The method is what matters. Simply defining "learning" as processing bits doesn't get us very far. It doesn't tell us what makes humans capable of things computers can't do, but we want them to be able to.
The neurons are communicating something be it a car truck or plane.
To whom or what are they communicating it to?
Because we take our knowledge for granted.
This is true, but in quite the opposite way you think. Before computers were around, and the Turing machine was only theoretical, the fact that we had an idea of automated computation already meant speculations about A.I. Once we had computers, A.I. was a sure thing in a matter of a few years. Until people realized how extremely complex all the things they took for granted were. Evidence suggests that newborn infants can recognize their mothers' faces. Learning novel concepts, recognizing objects, etc., comes so easily to us that it wasn't until we tried to get computers to do this that we realized how hard it really was. It's hard because computers deal only with rules, with procedures. Which means that in order to get them to do anything, you need an explicit procedure. But we can construct the most sophisticated learning machine on the planet using current algorithms and cutting edge technology, expose it to enormous amounts of language use (far, far, far, far more than humans require), and it will never learn language. Because formal rules (the type computers need) involve specific procedures to deal with specific input and do specific things as a result of this input. Like an electric drill, or a jackhammer, or even crank operated generator, computers are machines that deal with
doing and nothing else. I can make a car do all sorts of nifty stuff (well, maybe I can't but stunt drivers and mechanics can). I can make computers do this too. But it's all about making the machine take the input, mindlessly do whatever it is I constructed it to, and return some result.

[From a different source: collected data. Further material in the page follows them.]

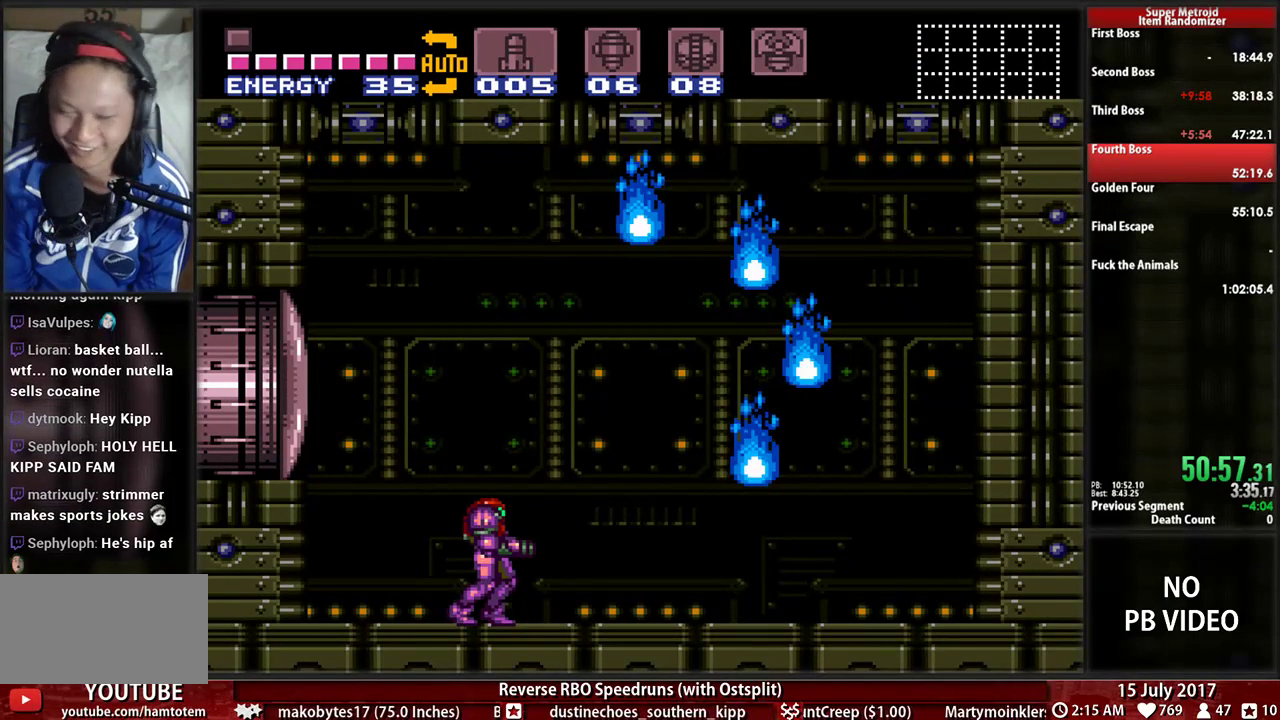
Gameplay with a controller (Nintendo layout); each line is a JSON object with the inputs held at the frame after it (dt_ms = milliseconds from this image to that frame). "events" lists button and stick changes between this image and that frame as [ms after this image, input, new state], when the widget could be followed in between. Not read: L3 R3 SELECT START.
{"dt_ms": 500, "buttons": ["R1"], "events": [[86, "R1", "down"], [224, "L1", "down"], [224, "R1", "up"], [310, "L1", "up"], [310, "R1", "down"], [414, "L1", "down"], [414, "R1", "up"], [483, "L1", "up"], [483, "R1", "down"]]}
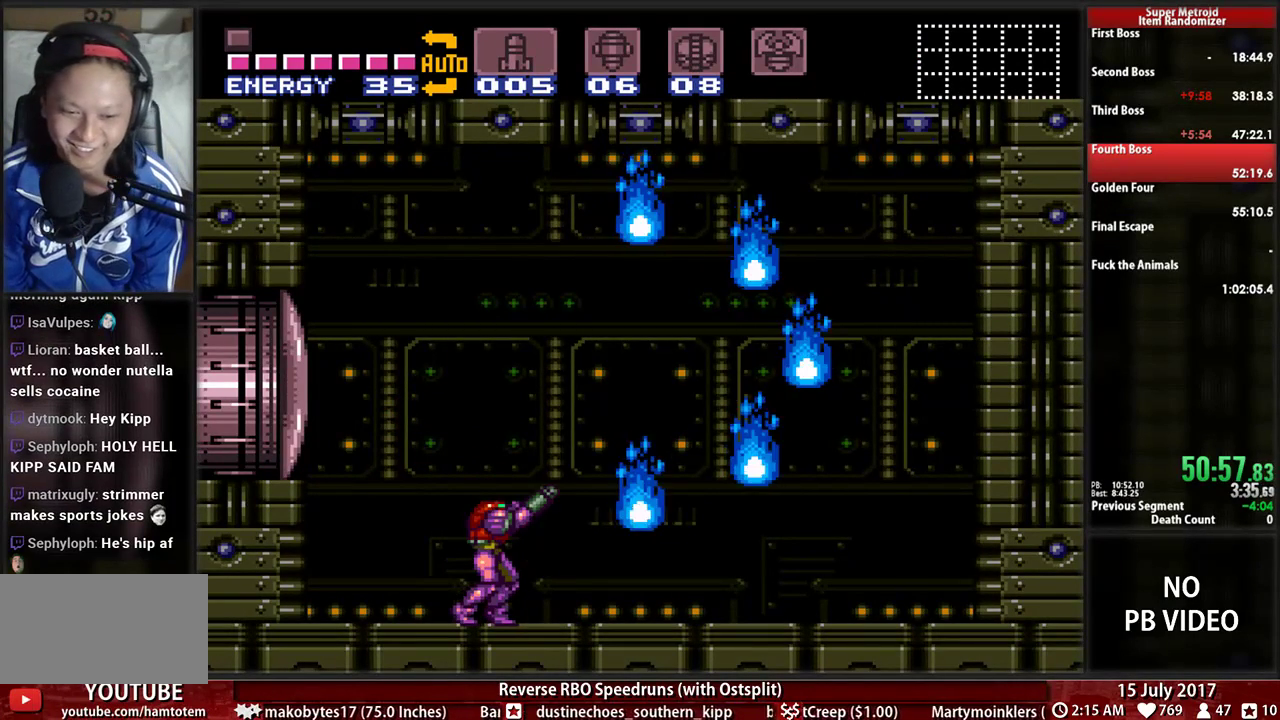
{"dt_ms": 500, "buttons": ["R1"], "events": [[86, "DPAD_LEFT", "down"], [310, "DPAD_LEFT", "up"], [345, "DPAD_RIGHT", "down"], [448, "DPAD_RIGHT", "up"]]}
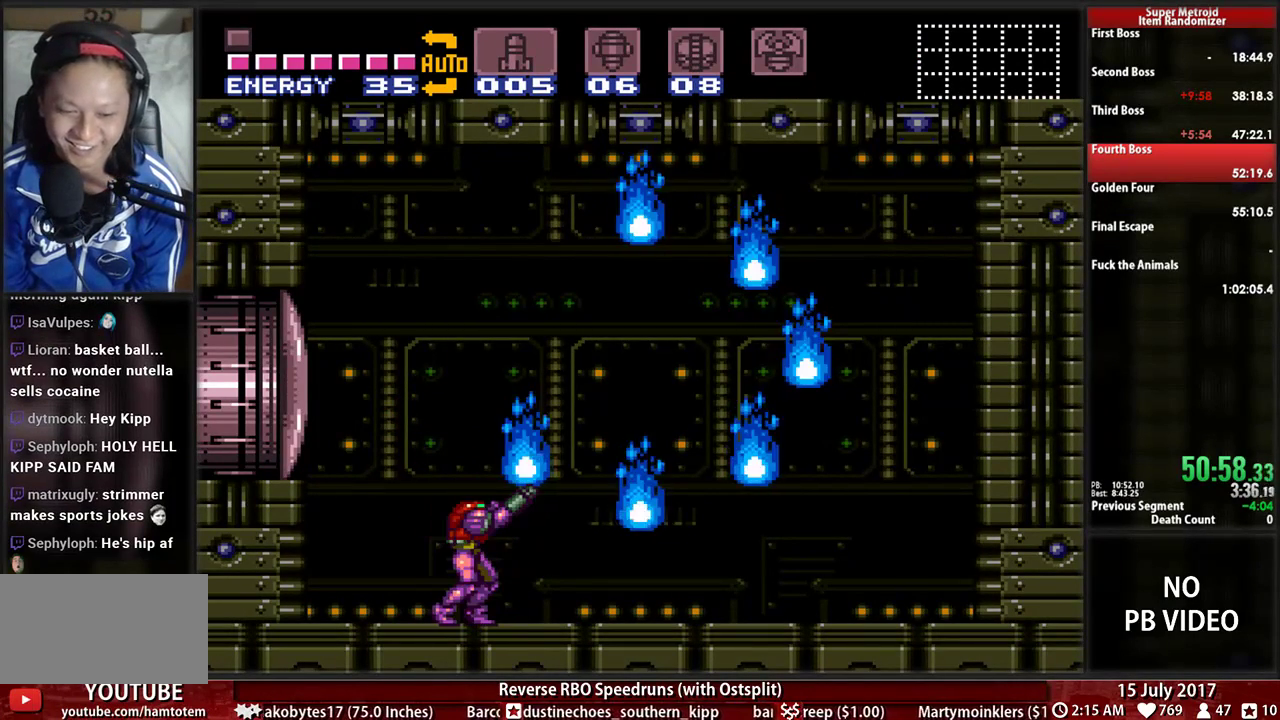
{"dt_ms": 500, "buttons": ["R1", "DPAD_LEFT"], "events": [[345, "DPAD_LEFT", "down"]]}
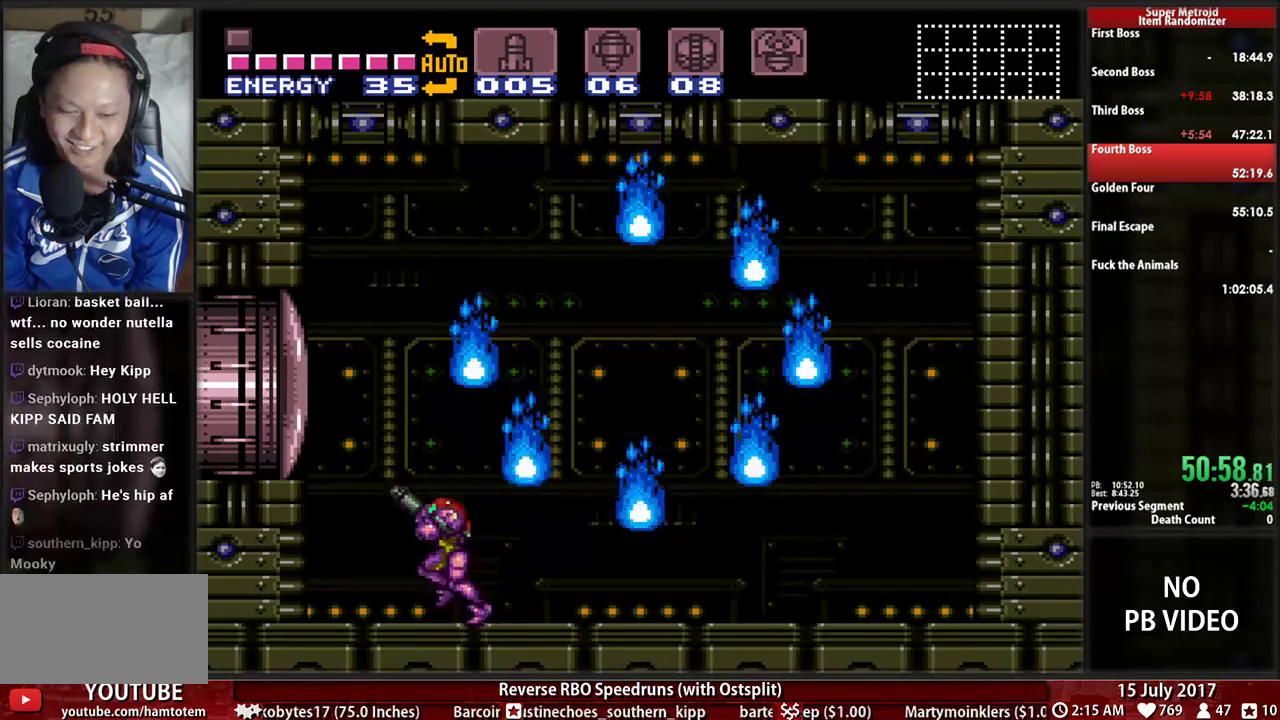
{"dt_ms": 500, "buttons": [], "events": [[17, "DPAD_LEFT", "up"], [17, "DPAD_RIGHT", "down"], [121, "DPAD_RIGHT", "up"], [483, "R1", "up"]]}
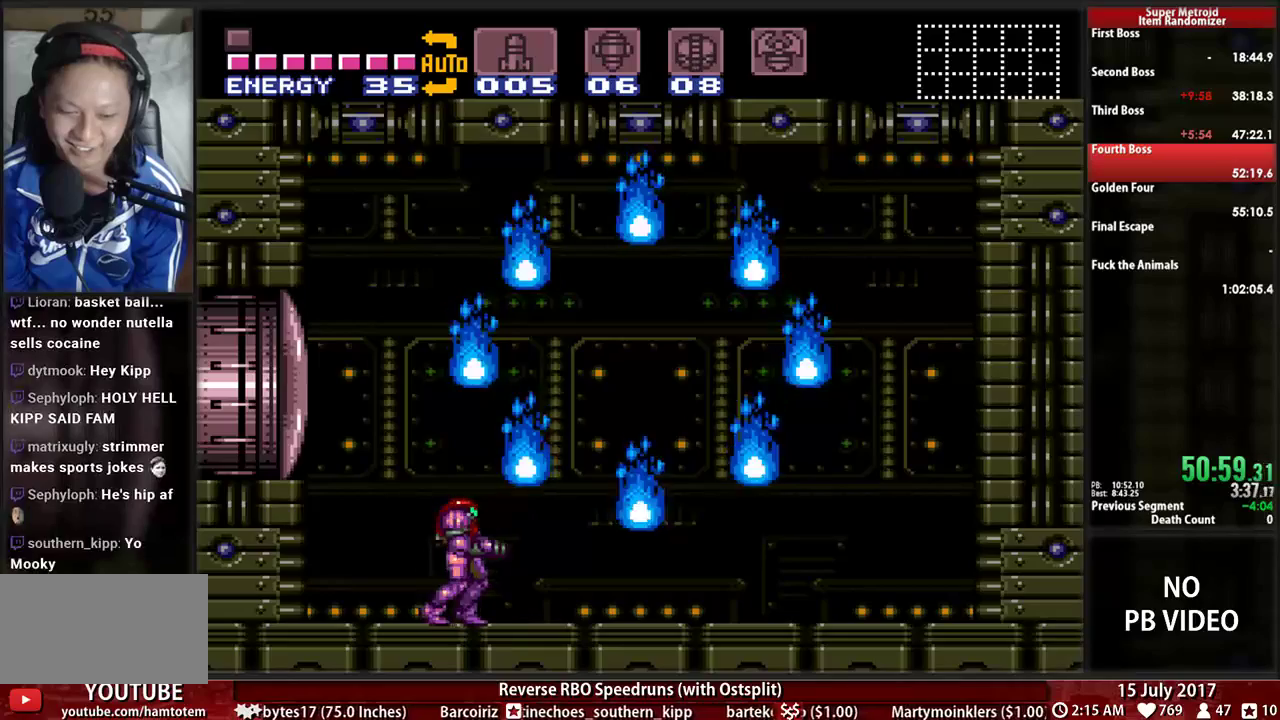
{"dt_ms": 500, "buttons": ["L1", "R1"], "events": [[121, "R1", "down"], [224, "R1", "up"], [259, "L1", "down"], [310, "R1", "down"], [345, "L1", "up"], [379, "R1", "up"], [448, "L1", "down"], [483, "R1", "down"]]}
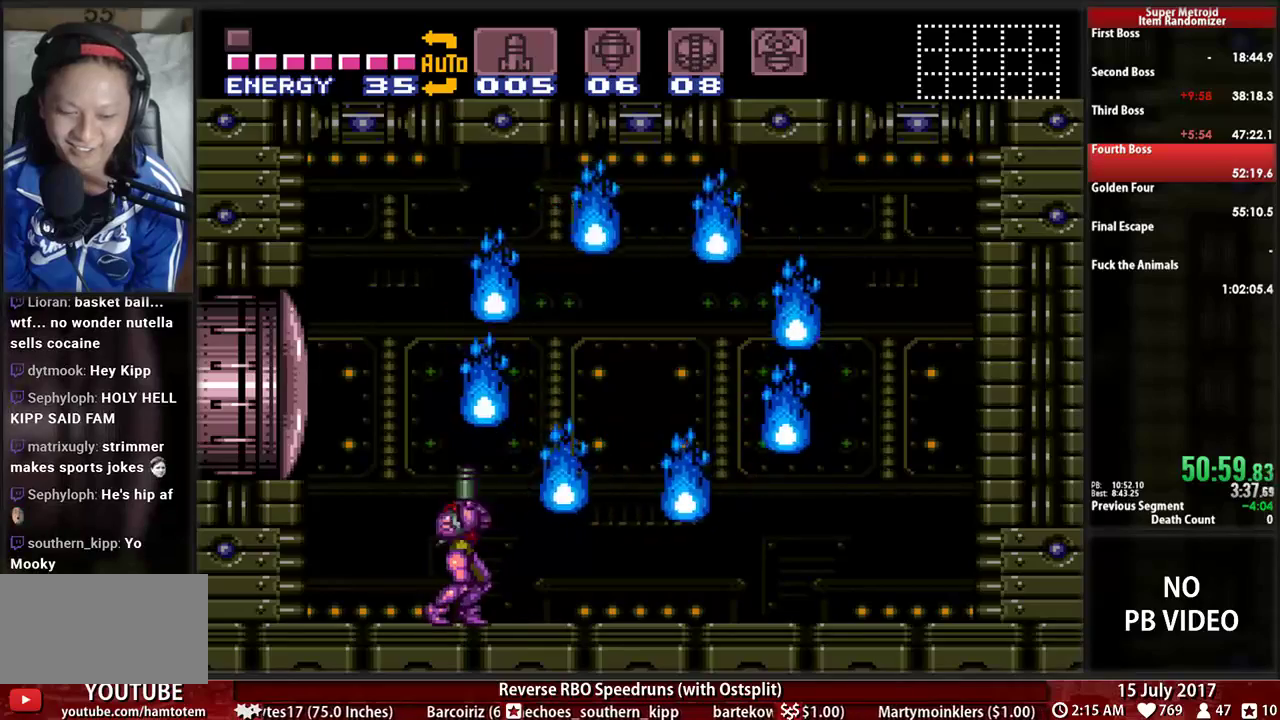
{"dt_ms": 500, "buttons": ["L1"], "events": [[17, "L1", "up"], [52, "R1", "up"], [121, "L1", "down"], [121, "R1", "down"], [224, "L1", "up"], [259, "R1", "up"], [310, "L1", "down"], [310, "R1", "down"], [414, "L1", "up"], [448, "R1", "up"], [483, "L1", "down"]]}
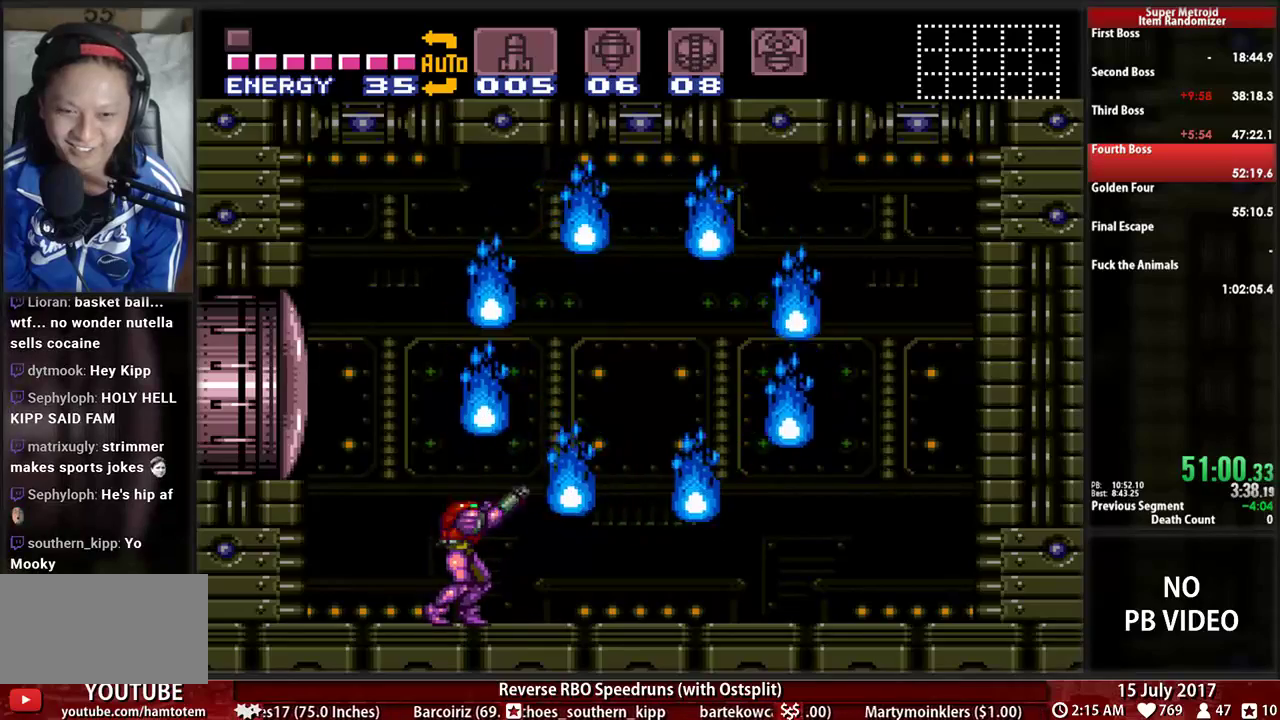
{"dt_ms": 500, "buttons": [], "events": [[17, "R1", "down"], [121, "L1", "up"], [121, "R1", "up"], [190, "L1", "down"], [224, "R1", "down"], [293, "L1", "up"], [293, "R1", "up"], [362, "L1", "down"], [362, "R1", "down"], [500, "L1", "up"], [500, "R1", "up"]]}
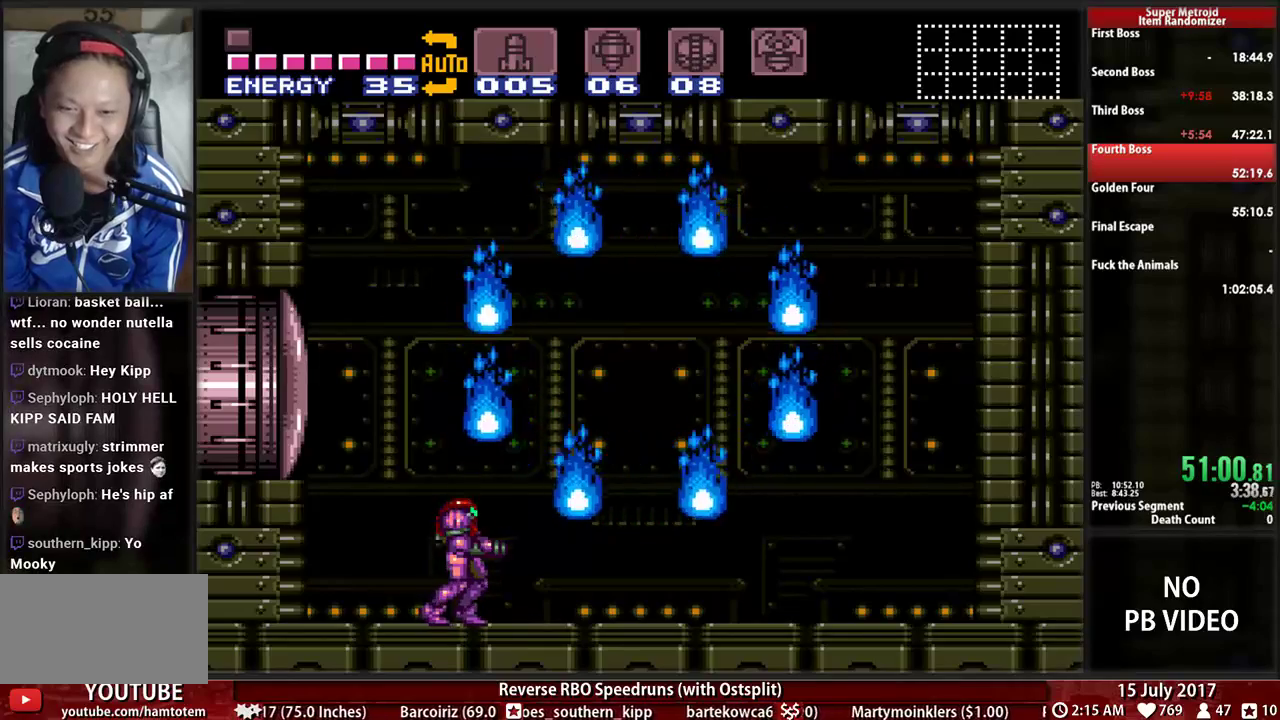
{"dt_ms": 1000, "buttons": ["L1"]}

When we learn language, we don't just learn rules. We learn words & phrases. We even learn words that mean one thing in one context, and something totally different in another. Even before Chomsky, philosphers of language were trying to treat language in terms of formal logic. And for decades, linguists have tried to reduce language to rules manipulating words (or atomic units of language) such that they could generate any grammarical sentence from only the meaning of those words (or atomic units) and rules. They couldn't. Because even allowing for word meaning isn't enough. In human languages, grammar (the rules) is often meaningful as well, perhaps always meaningful. So how do we get a machine to understand what a language means using only meaningless procedures/rules?
It takes us years to really get language, a machine should be allowed the same if you want to make the comparison and for language to be truly meaningful to a robot.
Humans take years because (among other things) it takes a certain amount of time to obtain the necessary exposure to language. That's not true for computers. With my learning algorithms in place, I get the computer to "experience" in a few minutes the exposure to language a human might not get in a lifetime.
Babies don't just learn language over night. It takes years of hearing people explain things and associating objects with words.
That's because it takes years of exposure and trial and error for children to get the necessary experience with language. It doesn't for a computer, because I can run thousands of trials and exposure to enormous amounts of language in under a day.
Babies also go through a period where facial recognition isn't possible and they can't really tell people apart.
It appears that from birth they may be able to recognize their mothers.
The brain works very hard to sort all this out for us as any processing requires. Yes it takes a sophisticated program no doubt.
The issue isn't whether it takes a sophisticated program, but rather what type of sophistication it takes.